The USU SHAFT website has the entire letter, as well as a couple sentences BYU redacted before they printed it – which is pretty telling. What probably happened is that the editor of the paper printed it, and then was forced by BYU administration to remove it from the website either because of the ExMormon and gay attention it garnered, or because it strays dangerously close to criticising the hierarchy.
And here’s the google cache of the original as it appeared yesterday.
That’s awesome. Pharyngula, Truth Wins Out, Change.org, etc., lots of folks are linking to that SHAFT post.
I really like the Pharyngula take on it. The letter still contains all the apologetic fluff in it, but it still got censored by BYU editorial staff. I think I’ll forward this to my wife, now.
From the Daily Universe:
I wonder if they have ever indicated when a decision to remove content is not independent. “We were instructed to remove the viewpoint by church authorities.” Even then, they would probably still call it an independent decision.
Heaven forbid a newspaper should ever publish something anyone might find offensive.
I find most of the content of the DU offensive, especially the sexist, homophobic, blindly pro-conservative rantings which appear in nearly every other opinion/viewpoint piece.
I see the DU is already back to its usual inoffensiveness.
And Nothing Shall Offend Them
@Kuri
It amazes me how often that exact same letter gets printed. When I was there it was at least every other week.
Translation: “I’m really horny all the time and am completely sexually repressed.
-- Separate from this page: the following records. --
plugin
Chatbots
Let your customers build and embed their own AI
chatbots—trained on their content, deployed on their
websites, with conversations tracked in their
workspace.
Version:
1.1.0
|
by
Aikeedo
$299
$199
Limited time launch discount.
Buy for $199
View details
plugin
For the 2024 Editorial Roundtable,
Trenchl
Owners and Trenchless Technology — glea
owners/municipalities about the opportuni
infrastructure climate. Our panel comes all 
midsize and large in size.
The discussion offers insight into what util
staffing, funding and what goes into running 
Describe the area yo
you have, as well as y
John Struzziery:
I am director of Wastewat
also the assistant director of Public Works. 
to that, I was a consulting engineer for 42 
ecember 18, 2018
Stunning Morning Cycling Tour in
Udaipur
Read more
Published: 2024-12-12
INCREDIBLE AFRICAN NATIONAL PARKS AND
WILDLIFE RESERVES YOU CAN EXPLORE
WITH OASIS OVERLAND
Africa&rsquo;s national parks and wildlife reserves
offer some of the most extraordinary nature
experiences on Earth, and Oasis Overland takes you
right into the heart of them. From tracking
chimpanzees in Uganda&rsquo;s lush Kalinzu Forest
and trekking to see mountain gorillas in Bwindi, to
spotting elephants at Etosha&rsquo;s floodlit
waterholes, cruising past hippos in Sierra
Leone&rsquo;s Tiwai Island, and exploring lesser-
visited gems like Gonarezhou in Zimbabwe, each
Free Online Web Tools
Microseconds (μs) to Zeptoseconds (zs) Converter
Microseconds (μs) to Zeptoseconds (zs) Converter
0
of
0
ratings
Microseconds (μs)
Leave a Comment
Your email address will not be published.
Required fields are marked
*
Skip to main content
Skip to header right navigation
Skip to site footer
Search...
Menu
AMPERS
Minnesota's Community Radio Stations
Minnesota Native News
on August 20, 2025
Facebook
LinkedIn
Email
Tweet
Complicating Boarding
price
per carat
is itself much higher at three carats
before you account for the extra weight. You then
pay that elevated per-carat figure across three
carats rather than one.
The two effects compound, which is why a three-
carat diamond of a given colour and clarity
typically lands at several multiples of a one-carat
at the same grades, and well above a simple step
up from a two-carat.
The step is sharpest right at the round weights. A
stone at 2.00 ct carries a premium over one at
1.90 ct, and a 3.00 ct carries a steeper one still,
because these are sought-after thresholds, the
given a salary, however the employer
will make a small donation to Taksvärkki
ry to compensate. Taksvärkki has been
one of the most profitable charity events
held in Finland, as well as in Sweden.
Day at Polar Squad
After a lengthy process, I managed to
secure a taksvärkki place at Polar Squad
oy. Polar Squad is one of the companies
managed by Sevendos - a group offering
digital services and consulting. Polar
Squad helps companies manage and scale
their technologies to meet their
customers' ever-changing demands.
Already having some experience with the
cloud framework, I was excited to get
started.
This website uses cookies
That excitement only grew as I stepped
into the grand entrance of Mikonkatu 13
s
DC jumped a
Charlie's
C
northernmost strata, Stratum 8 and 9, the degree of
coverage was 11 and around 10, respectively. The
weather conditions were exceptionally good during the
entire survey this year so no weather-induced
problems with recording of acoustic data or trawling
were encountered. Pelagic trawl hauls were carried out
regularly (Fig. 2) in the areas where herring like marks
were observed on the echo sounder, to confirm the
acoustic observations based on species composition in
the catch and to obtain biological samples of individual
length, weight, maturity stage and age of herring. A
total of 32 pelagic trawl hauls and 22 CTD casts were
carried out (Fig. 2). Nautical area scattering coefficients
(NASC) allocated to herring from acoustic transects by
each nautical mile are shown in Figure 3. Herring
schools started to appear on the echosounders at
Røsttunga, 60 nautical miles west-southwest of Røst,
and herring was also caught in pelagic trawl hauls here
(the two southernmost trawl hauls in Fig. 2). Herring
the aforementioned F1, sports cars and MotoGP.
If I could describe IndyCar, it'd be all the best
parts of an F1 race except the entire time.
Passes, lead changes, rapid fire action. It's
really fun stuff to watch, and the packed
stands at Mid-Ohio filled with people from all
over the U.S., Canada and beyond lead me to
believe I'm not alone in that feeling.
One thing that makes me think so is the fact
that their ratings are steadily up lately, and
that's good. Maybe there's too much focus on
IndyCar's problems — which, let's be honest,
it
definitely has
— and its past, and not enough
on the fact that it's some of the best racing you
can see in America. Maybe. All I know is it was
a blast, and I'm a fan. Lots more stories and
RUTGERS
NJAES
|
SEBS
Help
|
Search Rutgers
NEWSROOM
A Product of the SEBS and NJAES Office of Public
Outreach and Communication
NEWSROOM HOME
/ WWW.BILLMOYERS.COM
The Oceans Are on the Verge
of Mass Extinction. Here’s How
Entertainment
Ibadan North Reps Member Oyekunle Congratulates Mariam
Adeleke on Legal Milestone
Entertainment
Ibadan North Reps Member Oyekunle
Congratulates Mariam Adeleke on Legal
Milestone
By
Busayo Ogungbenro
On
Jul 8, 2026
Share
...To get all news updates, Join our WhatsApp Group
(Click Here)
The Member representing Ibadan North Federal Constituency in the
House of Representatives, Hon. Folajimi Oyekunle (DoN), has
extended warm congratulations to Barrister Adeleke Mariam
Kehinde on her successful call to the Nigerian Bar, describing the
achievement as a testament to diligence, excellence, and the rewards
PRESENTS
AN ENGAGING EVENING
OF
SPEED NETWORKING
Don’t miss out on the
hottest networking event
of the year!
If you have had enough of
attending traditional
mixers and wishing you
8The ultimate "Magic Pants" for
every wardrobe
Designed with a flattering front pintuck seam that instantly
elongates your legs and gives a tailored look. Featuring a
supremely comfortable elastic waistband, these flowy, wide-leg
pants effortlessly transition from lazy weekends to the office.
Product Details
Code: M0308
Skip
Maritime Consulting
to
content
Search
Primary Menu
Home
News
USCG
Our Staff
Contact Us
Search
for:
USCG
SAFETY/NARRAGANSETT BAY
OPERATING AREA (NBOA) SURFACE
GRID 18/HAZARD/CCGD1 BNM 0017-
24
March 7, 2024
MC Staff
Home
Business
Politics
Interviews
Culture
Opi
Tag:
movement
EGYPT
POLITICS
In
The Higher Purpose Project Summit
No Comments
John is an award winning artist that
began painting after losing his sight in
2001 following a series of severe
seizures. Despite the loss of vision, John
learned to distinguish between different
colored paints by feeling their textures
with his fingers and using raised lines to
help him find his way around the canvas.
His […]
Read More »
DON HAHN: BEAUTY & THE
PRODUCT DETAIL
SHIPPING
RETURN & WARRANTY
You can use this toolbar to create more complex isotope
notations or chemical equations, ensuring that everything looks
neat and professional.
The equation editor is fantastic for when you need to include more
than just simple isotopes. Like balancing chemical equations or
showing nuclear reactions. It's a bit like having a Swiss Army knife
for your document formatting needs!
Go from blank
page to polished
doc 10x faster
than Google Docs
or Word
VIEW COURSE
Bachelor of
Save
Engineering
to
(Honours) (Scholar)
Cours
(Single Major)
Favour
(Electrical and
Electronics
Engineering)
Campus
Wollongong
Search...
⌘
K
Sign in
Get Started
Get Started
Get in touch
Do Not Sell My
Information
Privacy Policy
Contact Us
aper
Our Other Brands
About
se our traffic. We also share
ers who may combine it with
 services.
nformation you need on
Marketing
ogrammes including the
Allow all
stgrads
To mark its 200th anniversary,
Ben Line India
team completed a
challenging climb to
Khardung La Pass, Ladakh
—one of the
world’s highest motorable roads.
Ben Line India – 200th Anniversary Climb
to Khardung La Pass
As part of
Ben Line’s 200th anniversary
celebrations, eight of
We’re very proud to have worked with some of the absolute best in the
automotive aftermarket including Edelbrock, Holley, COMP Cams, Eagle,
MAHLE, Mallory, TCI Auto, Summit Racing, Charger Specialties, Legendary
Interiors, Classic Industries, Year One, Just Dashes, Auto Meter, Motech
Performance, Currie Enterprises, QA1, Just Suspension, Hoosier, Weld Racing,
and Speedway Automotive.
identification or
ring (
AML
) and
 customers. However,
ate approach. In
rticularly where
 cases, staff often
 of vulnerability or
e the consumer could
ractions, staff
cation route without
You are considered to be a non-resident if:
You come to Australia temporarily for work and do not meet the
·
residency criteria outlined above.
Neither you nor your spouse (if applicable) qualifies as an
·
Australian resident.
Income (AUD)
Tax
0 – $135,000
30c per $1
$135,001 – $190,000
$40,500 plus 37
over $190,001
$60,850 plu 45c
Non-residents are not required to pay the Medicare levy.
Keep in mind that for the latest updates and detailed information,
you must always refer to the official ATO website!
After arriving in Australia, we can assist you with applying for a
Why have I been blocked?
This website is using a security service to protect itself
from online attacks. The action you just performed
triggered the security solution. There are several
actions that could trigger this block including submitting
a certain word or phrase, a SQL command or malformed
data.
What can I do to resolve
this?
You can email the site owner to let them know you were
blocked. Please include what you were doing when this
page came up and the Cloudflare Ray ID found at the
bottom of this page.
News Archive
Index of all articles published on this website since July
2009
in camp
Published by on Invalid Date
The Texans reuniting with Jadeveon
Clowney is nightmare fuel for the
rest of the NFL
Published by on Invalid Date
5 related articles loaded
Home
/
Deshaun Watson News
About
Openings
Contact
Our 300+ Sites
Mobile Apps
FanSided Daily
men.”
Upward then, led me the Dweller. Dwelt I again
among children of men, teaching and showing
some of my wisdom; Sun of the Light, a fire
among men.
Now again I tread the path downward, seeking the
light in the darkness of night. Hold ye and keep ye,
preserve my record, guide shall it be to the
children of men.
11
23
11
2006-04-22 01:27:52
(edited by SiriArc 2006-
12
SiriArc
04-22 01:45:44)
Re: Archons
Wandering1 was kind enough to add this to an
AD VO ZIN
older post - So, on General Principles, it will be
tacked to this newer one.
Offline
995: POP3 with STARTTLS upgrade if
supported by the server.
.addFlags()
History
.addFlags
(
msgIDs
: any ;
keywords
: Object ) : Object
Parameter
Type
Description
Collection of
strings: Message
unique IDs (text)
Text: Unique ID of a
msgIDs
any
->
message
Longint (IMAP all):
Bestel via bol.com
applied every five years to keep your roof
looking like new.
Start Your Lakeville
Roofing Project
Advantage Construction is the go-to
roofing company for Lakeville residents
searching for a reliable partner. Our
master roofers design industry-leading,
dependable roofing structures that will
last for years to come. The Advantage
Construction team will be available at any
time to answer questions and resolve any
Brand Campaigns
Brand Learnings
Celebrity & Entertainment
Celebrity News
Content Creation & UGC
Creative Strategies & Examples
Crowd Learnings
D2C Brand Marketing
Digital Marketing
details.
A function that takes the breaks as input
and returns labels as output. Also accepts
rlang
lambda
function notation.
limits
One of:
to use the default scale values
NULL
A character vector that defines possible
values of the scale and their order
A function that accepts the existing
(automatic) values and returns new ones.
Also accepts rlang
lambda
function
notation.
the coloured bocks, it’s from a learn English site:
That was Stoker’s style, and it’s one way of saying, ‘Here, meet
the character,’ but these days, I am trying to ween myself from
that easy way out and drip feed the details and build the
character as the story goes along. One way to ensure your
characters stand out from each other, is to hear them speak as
I feel guilty when I get a boner and especially when I furiously rub one out in the shower or in the washroom of the JFSB after seeing Suzy walk to class with her messenger bag strap between her breasts. I can’t control my thoughts so it’s your fault for being so sensual and dirty with your immoral legs and shoulders and most of all, BREASTESES! Oh, and when I rape you in the woods on the hill behind the MSRB, it’s TOTALLY YOUR FAULT! Especially if you were wearing overalls.”
it’s just too easy.
Yep, pretty offensive. Especially after he dared to clearly and concisely explain the evidence that the leaders of the campaign had not been honest about the reasons. The nerve!
This might generate a few more interesting LTEs to the DU:
BREAKING: Federal Judge finds DADT is unconstitutional
Chris Geidner’s always-worthy legal analysis.
first poster named Peter, your blindness and prejudice both seem like a sick joke to me.